#### [What the task requires]
In your copy, include every entry exactly as written but no pictures.

Saved data entries
========

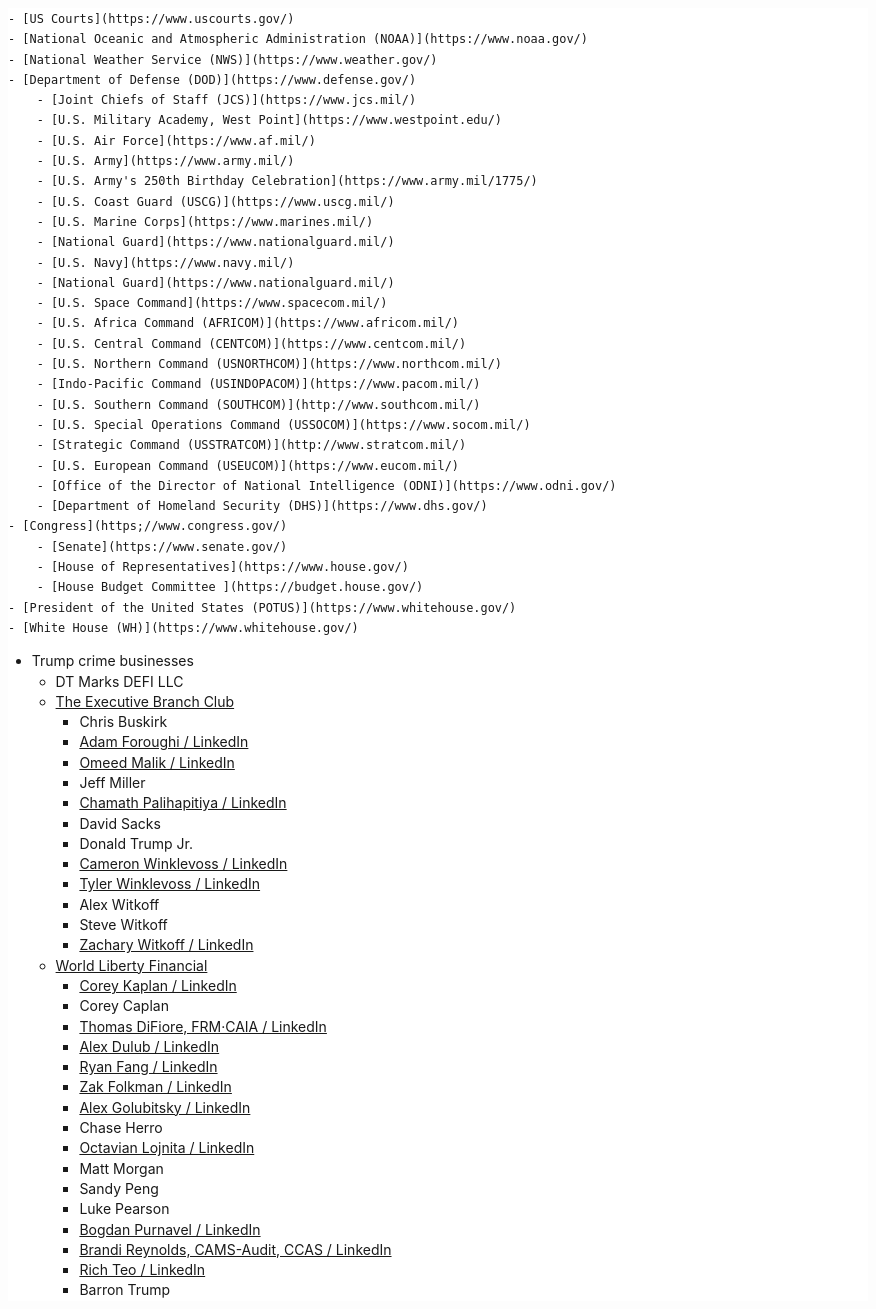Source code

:     - [US Courts](https://www.uscourts.gov/)
    - [National Oceanic and Atmospheric Administration (NOAA)](https://www.noaa.gov/)
    - [National Weather Service (NWS)](https://www.weather.gov/)
    - [Department of Defense (DOD)](https://www.defense.gov/)
        - [Joint Chiefs of Staff (JCS)](https://www.jcs.mil/)
        - [U.S. Military Academy, West Point](https://www.westpoint.edu/)
        - [U.S. Air Force](https://www.af.mil/)
        - [U.S. Army](https://www.army.mil/)
        - [U.S. Army's 250th Birthday Celebration](https://www.army.mil/1775/)
        - [U.S. Coast Guard (USCG)](https://www.uscg.mil/)
        - [U.S. Marine Corps](https://www.marines.mil/)
        - [National Guard](https://www.nationalguard.mil/)
        - [U.S. Navy](https://www.navy.mil/)
        - [National Guard](https://www.nationalguard.mil/)
        - [U.S. Space Command](https://www.spacecom.mil/)
        - [U.S. Africa Command (AFRICOM)](https://www.africom.mil/)
        - [U.S. Central Command (CENTCOM)](https://www.centcom.mil/)
        - [U.S. Northern Command (USNORTHCOM)](https://www.northcom.mil/)
        - [Indo-Pacific Command (USINDOPACOM)](https://www.pacom.mil/)
        - [U.S. Southern Command (SOUTHCOM)](http://www.southcom.mil/)
        - [U.S. Special Operations Command (USSOCOM)](https://www.socom.mil/)
        - [Strategic Command (USSTRATCOM)](http://www.stratcom.mil/)
        - [U.S. European Command (USEUCOM)](https://www.eucom.mil/)
        - [Office of the Director of National Intelligence (ODNI)](https://www.odni.gov/)
        - [Department of Homeland Security (DHS)](https://www.dhs.gov/)
    - [Congress](https;//www.congress.gov/)
        - [Senate](https://www.senate.gov/)
        - [House of Representatives](https://www.house.gov/)
        - [House Budget Committee ](https://budget.house.gov/)
    - [President of the United States (POTUS)](https://www.whitehouse.gov/)
    - [White House (WH)](https://www.whitehouse.gov/)
- Trump crime businesses
    - DT Marks DEFI LLC
    - [The Executive Branch Club](https://www.theexecutivebranchclub.com/)
        - Chris Buskirk
        - [Adam Foroughi / LinkedIn](https://www.linkedin.com/in/adamforoughi/)
        - [Omeed Malik / LinkedIn](https://www.linkedin.com/in/omeed-malik-b483b1186/)
        - Jeff Miller
        - [Chamath Palihapitiya / LinkedIn](https://www.linkedin.com/in/chamath/)
        - David Sacks
        - Donald Trump Jr.
        - [Cameron Winklevoss / LinkedIn](https://www.linkedin.com/in/winklevoss/)
        - [Tyler Winklevoss / LinkedIn](https://www.linkedin.com/in/tylerwinklevoss/)
        - Alex Witkoff
        - Steve Witkoff
        - [Zachary Witkoff / LinkedIn](https://www.linkedin.com/in/zachary-witkoff-038a4143/)
    - [World Liberty Financial](https://worldlibertyfinancial.com/)
        - [Corey Kaplan / LinkedIn](https://www.linkedin.com/in/coreykaplan/)
        - Corey Caplan
        - [Thomas DiFiore, FRM·CAIA / LinkedIn](https://www.linkedin.com/in/thomasdifiore42/)
        - [Alex Dulub / LinkedIn](https://www.linkedin.com/in/alexei-dulub/)
        - [Ryan Fang / LinkedIn](https://www.linkedin.com/in/ryan-fang-245011a2/)
        - [Zak Folkman / LinkedIn](https://www.linkedin.com/in/zak-folkman-0300669a/)
        - [Alex Golubitsky / LinkedIn](https://www.linkedin.com/in/alexgolubitsky/)
        - Chase Herro
        - [Octavian Lojnita / LinkedIn](https://www.linkedin.com/in/octavian-lojnita/)
        - Matt Morgan
        - Sandy Peng
        - Luke Pearson
        - [Bogdan Purnavel / LinkedIn](https://www.linkedin.com/in/bogdan-purnavel-73b05a14b/)
        - [Brandi Reynolds, CAMS-Audit, CCAS / LinkedIn](https://www.linkedin.com/in/brandi-reynolds-cams-audit-ccas-64b8aa53/)
        - [Rich Teo / LinkedIn](https://www.linkedin.com/in/richteo/)
        - Barron Trump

========

#### [Answer to this exercise]
Source code

:     - [US Courts](https://www.uscourts.gov/)
    - [National Oceanic and Atmospheric Administration (NOAA)](https://www.noaa.gov/)
    - [National Weather Service (NWS)](https://www.weather.gov/)
    - [Department of Defense (DOD)](https://www.defense.gov/)
        - [Joint Chiefs of Staff (JCS)](https://www.jcs.mil/)
        - [U.S. Military Academy, West Point](https://www.westpoint.edu/)
        - [U.S. Air Force](https://www.af.mil/)
        - [U.S. Army](https://www.army.mil/)
        - [U.S. Army's 250th Birthday Celebration](https://www.army.mil/1775/)
        - [U.S. Coast Guard (USCG)](https://www.uscg.mil/)
        - [U.S. Marine Corps](https://www.marines.mil/)
        - [National Guard](https://www.nationalguard.mil/)
        - [U.S. Navy](https://www.navy.mil/)
        - [National Guard](https://www.nationalguard.mil/)
        - [U.S. Space Command](https://www.spacecom.mil/)
        - [U.S. Africa Command (AFRICOM)](https://www.africom.mil/)
        - [U.S. Central Command (CENTCOM)](https://www.centcom.mil/)
        - [U.S. Northern Command (USNORTHCOM)](https://www.northcom.mil/)
        - [Indo-Pacific Command (USINDOPACOM)](https://www.pacom.mil/)
        - [U.S. Southern Command (SOUTHCOM)](http://www.southcom.mil/)
        - [U.S. Special Operations Command (USSOCOM)](https://www.socom.mil/)
        - [Strategic Command (USSTRATCOM)](http://www.stratcom.mil/)
        - [U.S. European Command (USEUCOM)](https://www.eucom.mil/)
        - [Office of the Director of National Intelligence (ODNI)](https://www.odni.gov/)
        - [Department of Homeland Security (DHS)](https://www.dhs.gov/)
    - [Congress](https;//www.congress.gov/)
        - [Senate](https://www.senate.gov/)
        - [House of Representatives](https://www.house.gov/)
        - [House Budget Committee ](https://budget.house.gov/)
    - [President of the United States (POTUS)](https://www.whitehouse.gov/)
    - [White House (WH)](https://www.whitehouse.gov/)
- Trump crime businesses
    - DT Marks DEFI LLC
    - [The Executive Branch Club](https://www.theexecutivebranchclub.com/)
        - Chris Buskirk
        - [Adam Foroughi / LinkedIn](https://www.linkedin.com/in/adamforoughi/)
        - [Omeed Malik / LinkedIn](https://www.linkedin.com/in/omeed-malik-b483b1186/)
        - Jeff Miller
        - [Chamath Palihapitiya / LinkedIn](https://www.linkedin.com/in/chamath/)
        - David Sacks
        - Donald Trump Jr.
        - [Cameron Winklevoss / LinkedIn](https://www.linkedin.com/in/winklevoss/)
        - [Tyler Winklevoss / LinkedIn](https://www.linkedin.com/in/tylerwinklevoss/)
        - Alex Witkoff
        - Steve Witkoff
        - [Zachary Witkoff / LinkedIn](https://www.linkedin.com/in/zachary-witkoff-038a4143/)
    - [World Liberty Financial](https://worldlibertyfinancial.com/)
        - [Corey Kaplan / LinkedIn](https://www.linkedin.com/in/coreykaplan/)
        - Corey Caplan
        - [Thomas DiFiore, FRM·CAIA / LinkedIn](https://www.linkedin.com/in/thomasdifiore42/)
        - [Alex Dulub / LinkedIn](https://www.linkedin.com/in/alexei-dulub/)
        - [Ryan Fang / LinkedIn](https://www.linkedin.com/in/ryan-fang-245011a2/)
        - [Zak Folkman / LinkedIn](https://www.linkedin.com/in/zak-folkman-0300669a/)
        - [Alex Golubitsky / LinkedIn](https://www.linkedin.com/in/alexgolubitsky/)
        - Chase Herro
        - [Octavian Lojnita / LinkedIn](https://www.linkedin.com/in/octavian-lojnita/)
        - Matt Morgan
        - Sandy Peng
        - Luke Pearson
        - [Bogdan Purnavel / LinkedIn](https://www.linkedin.com/in/bogdan-purnavel-73b05a14b/)
        - [Brandi Reynolds, CAMS-Audit, CCAS / LinkedIn](https://www.linkedin.com/in/brandi-reynolds-cams-audit-ccas-64b8aa53/)
        - [Rich Teo / LinkedIn](https://www.linkedin.com/in/richteo/)
        - Barron Trump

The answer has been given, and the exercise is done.